### Document section
— begin —
Enough with this classic insurance.
Sports Trading Insurance
Back to the betting exchange, where bright minds invented this type of sports trading insurance.
You will come across this variety of insurance under many names. “Lay The Draw with insurance” or “Trading goals with insurance” are just a couple of examples. Regardless of the name, avoid it!
This kind of sports trading insurance involves placing additional bets or trades that promise to offset potential losses from a primary trade.
While this may seem true, our calculations tell us that the real situation is different.
Sports Trading Insurance is bad for your trading
Unfortunately, this form of trading insurance is not only useless, but it is also harmful. And we’ll explain why…
The odds on a betting exchange are perfectly aligned because they are determined by supply and demand, with the exchange acting as a facilitator rather than a bookmaker.
Simply put, the markets are perfectly matched. For example, the Match Odds market corresponds perfectly with the Correct Score market. If you were to bet on all tie scores (dutch 0-0, 1-1, etc.) you will have the same return as if you backed the draw.
Therefore, if you place that insurance type bet on the Match Odds market or any other corresponding market, the chances are the same.
But why do we say that this type of insurance is harmful and not just useless?!
Because, due to the commission applied by betting exchanges, you have an additional loss when you place the insurance bet.
We know it seems difficult to understand. That is probably why there is the confusion that this type of insurance bet would be useful.
Let’s take a basic example, maybe it will make more sense to you…
With and without insurance
You place a €200 back bet on the home team at odds of 2.00. This means €200 liability for €200 potential profit.
— end —
### Stored data
— begin —
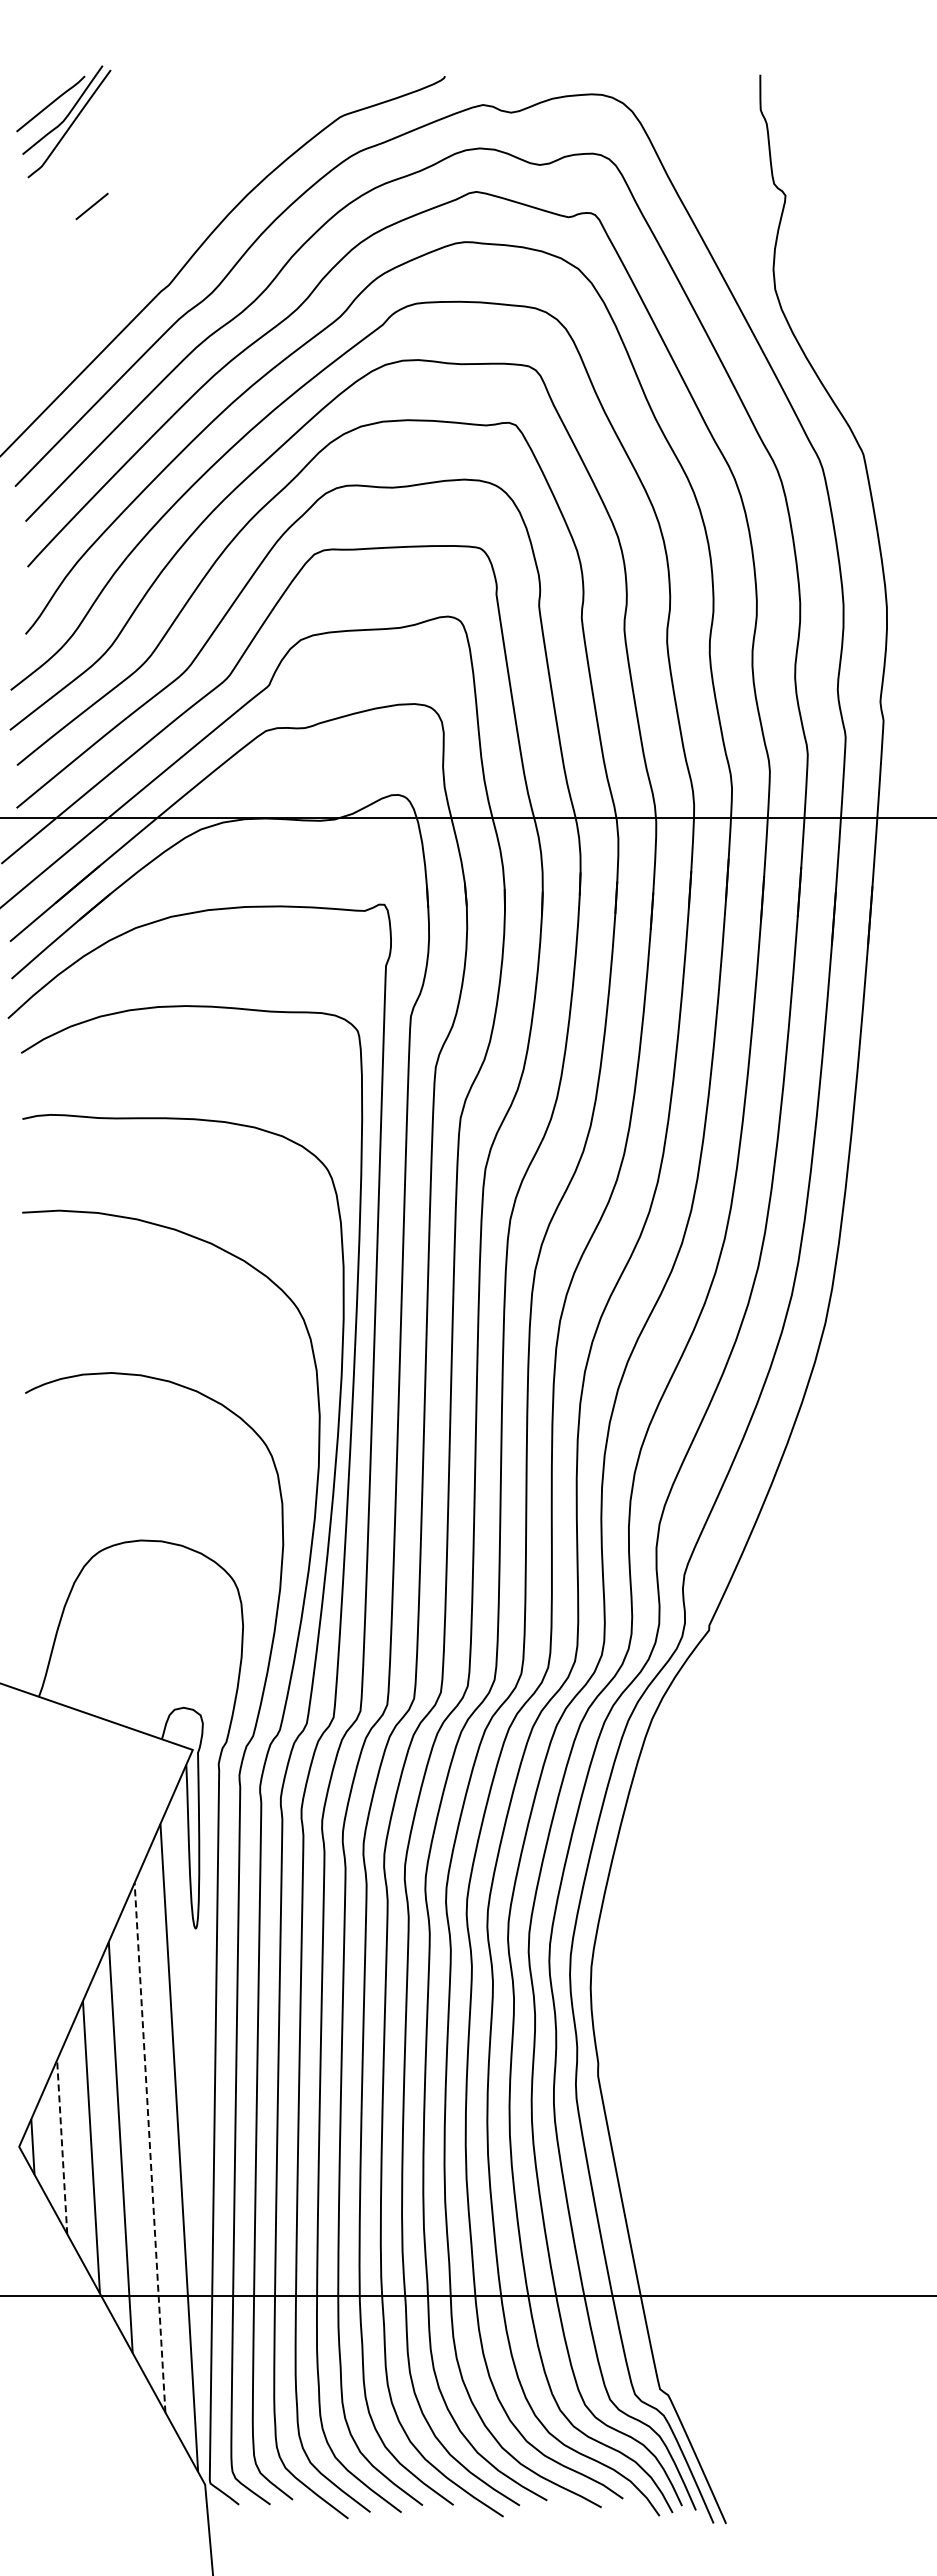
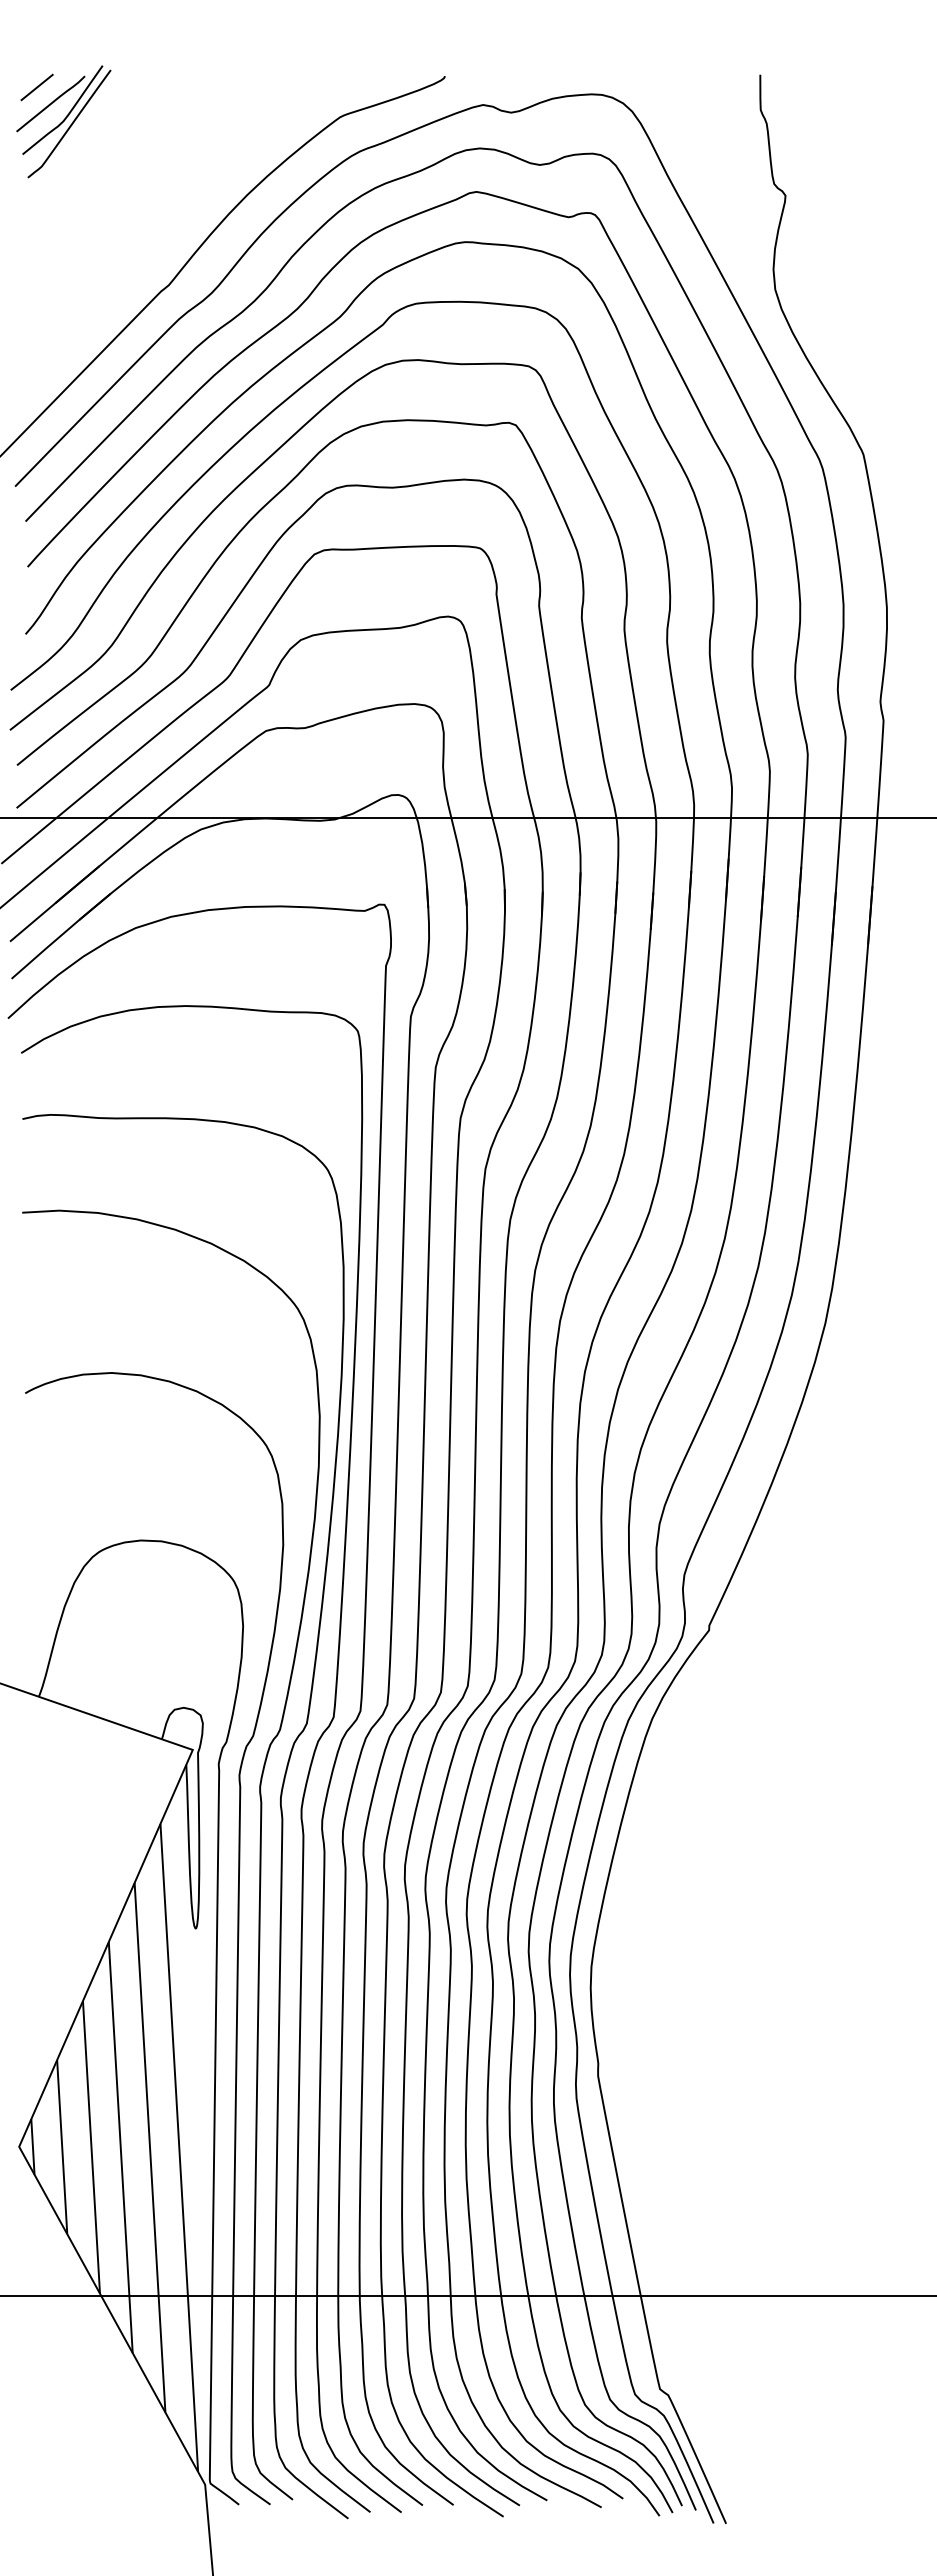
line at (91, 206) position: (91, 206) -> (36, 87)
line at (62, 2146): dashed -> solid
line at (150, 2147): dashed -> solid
— end —
### Problem details
Carry on the sports trading insurance article from its final sentence.

### Written reply
But you want a 50% insurance bet. So you dutch all the correct scores except home wins 1-0, 2-0, 2-1,… and any other home win (see dutching calculator). Because the markets are aligned, you need to risk €100 to earn a €100 potential profit.
Home Team wins
Profit = +€200
Commission (2%) = -€4
Insurance bet = -€100
P/L = +€96
Draw or Away win
Loss = -€200
Insurance bet = +€100
Commission (2%) = -€2
P/L = -€102
If you had placed a back bet with only 50% of the stake on the Home Team, you would have a net income of +€98 or a loss of -€100!
And the ROI is even worse…
P/L = +€96
Investment = €300
ROI = 32%
P/L = +€98
Investment = €100
ROI = 98%
This was a simple example. But any variation of this insurance will bring you the same result, an additional unnecessary loss.
Sports Trading Insurance will harm your profitability. Basically, you pay a commission even when you lose.
Why would such misdirections be given by some of the “experts”? Maybe they want to make their strategies seem more interesting. Or they want to make it harder for you to track the profit obtained.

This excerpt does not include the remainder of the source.